In his memoir of American diplomacy in the Middle East, The Much Too Promised Land, Aaron David Miller recalls a hot day in Hebron in 1997. Miller was then a mid-level American diplomat, assigned to create a "buffer" — but not anything that could be mistaken as a wall — between Israeli and Palestinian residents of the Shuhada Street in Hebron.
Miller soon found himself on all fours in the middle of the street, calculating its width, something he makes a metaphor for the American role in the region.
"Down on my knees that afternoon in Hebron measuring a road, I felt small and ridiculous, certainly as a representative of the world's only superpower," he writes, and quotes the scholar Fouad Ajami on how regional powers treat the U.S.: "They like you big, but they want to send you back small." (The second half of Ajami's line, a bit harder to link to the present moment: "They like you a virgin, but want to send you back a whore.")
Israel has already had that effect on President Obama. He conceded, in an interview with Joe Klein at the end of his first year, that his failed push for Israeli-Palestinian peace had been a signal failure: "I think that we overestimated our ability to persuade them to do so when their politics ran contrary to that," he said.
Obama's overestimation of his personal ability to make change in the Middle East — driven by his domestic and global popularity, and the sense of history that hovered over his first year in office — was one of his first big mistakes, and an iconic one. Much of his first term was about learning that the laws of gravity continue to apply.

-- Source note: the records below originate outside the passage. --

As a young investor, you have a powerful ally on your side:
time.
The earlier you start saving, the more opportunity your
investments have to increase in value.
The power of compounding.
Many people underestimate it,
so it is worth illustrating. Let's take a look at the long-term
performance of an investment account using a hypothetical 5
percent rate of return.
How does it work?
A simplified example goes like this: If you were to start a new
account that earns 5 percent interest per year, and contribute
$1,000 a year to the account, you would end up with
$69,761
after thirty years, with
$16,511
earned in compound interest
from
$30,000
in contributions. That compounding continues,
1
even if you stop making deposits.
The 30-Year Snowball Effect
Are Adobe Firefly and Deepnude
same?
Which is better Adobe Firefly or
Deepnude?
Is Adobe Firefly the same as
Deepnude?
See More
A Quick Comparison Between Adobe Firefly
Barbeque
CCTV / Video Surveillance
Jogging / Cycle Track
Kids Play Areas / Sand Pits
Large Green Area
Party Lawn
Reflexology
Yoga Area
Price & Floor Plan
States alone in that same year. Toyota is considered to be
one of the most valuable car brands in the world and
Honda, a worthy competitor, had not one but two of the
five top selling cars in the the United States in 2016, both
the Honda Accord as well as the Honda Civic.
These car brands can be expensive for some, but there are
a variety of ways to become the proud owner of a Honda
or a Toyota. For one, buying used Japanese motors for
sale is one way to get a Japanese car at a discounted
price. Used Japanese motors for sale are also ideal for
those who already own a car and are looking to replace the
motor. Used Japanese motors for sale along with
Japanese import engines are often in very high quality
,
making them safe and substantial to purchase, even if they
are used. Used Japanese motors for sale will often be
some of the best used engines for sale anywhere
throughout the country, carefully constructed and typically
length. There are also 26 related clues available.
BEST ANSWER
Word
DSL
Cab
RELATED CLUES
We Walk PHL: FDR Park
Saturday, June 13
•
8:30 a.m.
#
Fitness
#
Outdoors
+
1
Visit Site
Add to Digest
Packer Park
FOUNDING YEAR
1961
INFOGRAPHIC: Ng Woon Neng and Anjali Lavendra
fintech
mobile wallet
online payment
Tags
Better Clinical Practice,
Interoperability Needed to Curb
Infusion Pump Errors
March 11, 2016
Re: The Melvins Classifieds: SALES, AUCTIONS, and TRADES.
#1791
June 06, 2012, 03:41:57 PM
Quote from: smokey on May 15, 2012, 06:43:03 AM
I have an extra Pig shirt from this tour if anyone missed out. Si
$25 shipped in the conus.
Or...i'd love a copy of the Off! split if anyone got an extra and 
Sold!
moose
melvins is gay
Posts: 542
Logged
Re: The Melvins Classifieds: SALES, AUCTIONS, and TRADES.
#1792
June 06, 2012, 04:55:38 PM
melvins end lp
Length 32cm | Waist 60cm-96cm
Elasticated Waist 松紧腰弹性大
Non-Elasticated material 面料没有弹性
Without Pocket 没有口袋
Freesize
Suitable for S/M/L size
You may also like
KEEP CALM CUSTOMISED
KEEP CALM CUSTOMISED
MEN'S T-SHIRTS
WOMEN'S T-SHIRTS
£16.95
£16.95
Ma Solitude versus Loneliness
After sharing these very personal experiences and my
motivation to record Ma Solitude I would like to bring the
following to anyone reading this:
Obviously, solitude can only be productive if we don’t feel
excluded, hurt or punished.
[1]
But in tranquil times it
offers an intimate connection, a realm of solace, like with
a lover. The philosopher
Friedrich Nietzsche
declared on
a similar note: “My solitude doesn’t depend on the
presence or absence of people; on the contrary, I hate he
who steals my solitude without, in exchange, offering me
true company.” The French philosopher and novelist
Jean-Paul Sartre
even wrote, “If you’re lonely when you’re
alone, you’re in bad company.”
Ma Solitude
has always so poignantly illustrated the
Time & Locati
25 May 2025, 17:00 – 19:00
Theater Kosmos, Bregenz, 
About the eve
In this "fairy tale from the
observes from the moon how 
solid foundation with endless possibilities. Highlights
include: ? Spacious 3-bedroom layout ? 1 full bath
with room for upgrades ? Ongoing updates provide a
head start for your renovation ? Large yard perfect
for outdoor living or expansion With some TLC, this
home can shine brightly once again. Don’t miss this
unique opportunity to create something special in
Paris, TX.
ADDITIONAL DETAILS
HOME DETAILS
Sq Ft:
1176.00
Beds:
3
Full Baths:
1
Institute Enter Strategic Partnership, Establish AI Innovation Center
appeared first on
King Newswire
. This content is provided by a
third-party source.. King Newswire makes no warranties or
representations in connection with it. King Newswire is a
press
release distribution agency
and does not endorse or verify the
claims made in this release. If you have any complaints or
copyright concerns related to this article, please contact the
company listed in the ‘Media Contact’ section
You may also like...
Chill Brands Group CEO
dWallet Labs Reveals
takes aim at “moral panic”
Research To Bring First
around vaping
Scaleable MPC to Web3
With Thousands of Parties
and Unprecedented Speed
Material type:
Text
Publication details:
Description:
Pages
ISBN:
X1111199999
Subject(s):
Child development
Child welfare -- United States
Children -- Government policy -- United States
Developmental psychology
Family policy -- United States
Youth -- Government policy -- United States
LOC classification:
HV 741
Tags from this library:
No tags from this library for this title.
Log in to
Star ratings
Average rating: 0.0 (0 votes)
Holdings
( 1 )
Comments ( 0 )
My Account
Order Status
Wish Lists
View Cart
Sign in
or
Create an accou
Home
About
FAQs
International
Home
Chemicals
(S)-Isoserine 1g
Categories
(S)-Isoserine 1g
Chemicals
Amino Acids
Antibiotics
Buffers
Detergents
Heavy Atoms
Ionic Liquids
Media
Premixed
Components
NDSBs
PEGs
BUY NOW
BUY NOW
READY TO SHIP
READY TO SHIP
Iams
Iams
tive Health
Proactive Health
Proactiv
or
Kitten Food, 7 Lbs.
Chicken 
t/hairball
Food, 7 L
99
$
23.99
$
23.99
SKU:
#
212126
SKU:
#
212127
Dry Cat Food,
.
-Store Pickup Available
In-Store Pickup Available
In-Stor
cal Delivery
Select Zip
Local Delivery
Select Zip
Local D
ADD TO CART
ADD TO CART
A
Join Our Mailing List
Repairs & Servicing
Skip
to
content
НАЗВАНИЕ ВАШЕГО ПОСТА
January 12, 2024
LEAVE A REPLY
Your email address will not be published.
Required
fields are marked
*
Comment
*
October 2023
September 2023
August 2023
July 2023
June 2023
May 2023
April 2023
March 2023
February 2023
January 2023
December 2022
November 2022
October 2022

Now Obama's trip to Israel and the West Bank this week is perhaps the least ambitious foreign trip of his presidency, as Josh Gerstein wrote today in Politico. Obama is now "a bit more humble" in his approach to the region, said Jeremy Ben Ami, of the liberal Jewish group J Street, who was among the Jewish leaders who met with Obama on the issue four years ago and again last week. His group has pushed the president, largely in vain, to lean harder on Israel to make peace.
This week's trip has no real agenda, which doesn't mean that it doesn't have a point. Its symbolism, including a trip to the grave of the creator of modern Zionism, Theodor Herzl, is clearly focused on reassuring the Israeli public that the president, and the United States, are firmly on their side — something that Republican politicians spent much of 2012 calling into question.
Josh Block, a former AIPAC spokesman who heads The Israel Project, put that message in its bluntest form: "They're the forward operating base of freedom and the West, and now more than ever it's incredibly clear that our relationship with Israel is not just mutually beneficial — it is to our great interest."
That reassurance — and the alliance itself — are of particular importance as the region's old order unravels. Egypt, long America's most important Arab ally and the dominant regional player, is stuck in political crisis. Syria's civil war shows no sign of easing and is driving a growing refugee crisis. Negotiations over Iran's nuclear program have never really gone anywhere.
"These guys are at the nexus of every awful problem in the Middle East right now," said Tommy Vietor, the recently departed former National Security Council spokesman, who said he expected Obama to offer Israelis "personal public reassurance."
He said he expected key meetings to be held on Iran and other security issues.
"These guys don't love talking about the most sensitive issues — military planning, etc. — on the phone," he said.
These are, as Jeffrey Goldberg writes, important conversations; Obama won't be down on his hands and knees in the middle of a Hebron road.
But they are conversations that have gone roughly nowhere, like the peace talks, since Obama began his testy relationship with Netanyahu in 2008. There is ritualistically hopeful talk now of meetings with the new Israeli government — but the prime minister is the same. And on an equally glum front, Obama will also be there to boost the increasingly hapless Palestinian Authority leadership in the West Bank, to reinforce their increasingly tenuous stature as the sole legitimate representatives of the Palestinian people.
But while Obama may have learned how hard these small problems really are, said Ben-Ami, "he hasn't really changed."
"The president to me comes off as far more nuanced and a bit more humble in addressing the issue — but with the same determination and the same worldview," he said.